Comme l'observe le Toronto Star du 1er novembre 1930, la déportation semble « être une affaire plutôt florissante pour les bateaux océaniques et les chemins de fer canadiens, faisant sortir dix mille personnes par an et les reprenant. »[17] Il s'agit d'un exagéré, mais la déportation totale de cette période est importante : entre 1930 et 1937, 25 000 immigrés ont été déportés. Le taux d'expulsion annuel moyen était environ six fois supérieur à la normale précédente. Pour deux ou trois personnes admises au Canada, une était expulsée. Le rythme des déportations était tel qu'en 1931, les quartiers de l'immigration à Montréal étaient en surcapacité, remplis de personnes renvoyées dans leur pays d'origine. À Halifax, les centres de détention du Quai 21 ont également été parfois débordés et les casernes locales de la GRC ont dû être utilisées. Les gouvernements étrangers ont pris note de l'exode. Par exemple, le consul général des Pays-Bas a demandé des informations sur chaque personne expulsée à destination des Pays-Bas du Canada, quelle que soit sa nationalité. Même les compagnies de bateaux à vapeur ont commencé à se plaindre du fardeau administratif, demandant que les agents d'immigration fassent une copie supplémentaire de l'historique du cas afin qu'ils puissent traiter les expulsions rapidement au lieu d'être retardés en devant dupliquer des parties du dossier.[18]
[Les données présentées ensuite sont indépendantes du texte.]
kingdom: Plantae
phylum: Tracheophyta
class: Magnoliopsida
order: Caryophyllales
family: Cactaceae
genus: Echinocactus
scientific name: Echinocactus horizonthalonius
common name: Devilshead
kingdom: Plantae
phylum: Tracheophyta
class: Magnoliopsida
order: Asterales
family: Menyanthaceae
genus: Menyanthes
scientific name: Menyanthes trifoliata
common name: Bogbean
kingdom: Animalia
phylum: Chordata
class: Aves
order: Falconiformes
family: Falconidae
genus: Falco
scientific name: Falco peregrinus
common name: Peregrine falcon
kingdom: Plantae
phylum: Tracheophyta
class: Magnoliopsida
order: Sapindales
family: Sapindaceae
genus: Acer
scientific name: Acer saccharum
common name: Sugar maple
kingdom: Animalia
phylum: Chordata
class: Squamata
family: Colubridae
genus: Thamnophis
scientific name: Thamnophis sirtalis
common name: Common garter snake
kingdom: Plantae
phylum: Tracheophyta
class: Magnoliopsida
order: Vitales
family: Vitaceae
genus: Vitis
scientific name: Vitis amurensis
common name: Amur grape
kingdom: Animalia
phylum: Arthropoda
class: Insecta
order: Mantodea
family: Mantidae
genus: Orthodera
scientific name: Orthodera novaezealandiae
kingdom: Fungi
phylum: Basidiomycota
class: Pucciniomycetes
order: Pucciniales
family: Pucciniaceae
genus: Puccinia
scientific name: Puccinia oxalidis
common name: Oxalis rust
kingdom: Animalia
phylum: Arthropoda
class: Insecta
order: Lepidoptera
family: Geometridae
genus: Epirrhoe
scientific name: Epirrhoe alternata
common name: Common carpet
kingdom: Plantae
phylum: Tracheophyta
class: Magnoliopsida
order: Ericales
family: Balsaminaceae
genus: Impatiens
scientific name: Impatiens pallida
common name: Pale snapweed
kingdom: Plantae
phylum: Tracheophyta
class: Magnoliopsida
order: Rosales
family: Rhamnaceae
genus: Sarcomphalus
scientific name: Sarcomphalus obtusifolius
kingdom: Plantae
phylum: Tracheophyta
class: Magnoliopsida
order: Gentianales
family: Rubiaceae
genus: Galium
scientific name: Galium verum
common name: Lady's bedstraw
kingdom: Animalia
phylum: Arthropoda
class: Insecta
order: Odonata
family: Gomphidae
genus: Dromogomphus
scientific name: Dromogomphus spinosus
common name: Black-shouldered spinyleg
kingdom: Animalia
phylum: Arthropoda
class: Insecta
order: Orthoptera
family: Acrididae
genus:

Les autorités canadiennes ont réagi à la Grande Dépression en partie par un fort recours à des politiques d'immigration d'exclusion. La baisse massive des arrivées d'immigrants en raison de nouveaux filtrages à l'étranger et à la frontière s'est accompagnée d'efforts intenses pour expulser les immigrants jugés inaptes. La pratique et la politique d'immigration au Canada au cours des années 1930 ont mis en vigueur la « loi d'exclusion » que Sifton avait précédemment rejetée.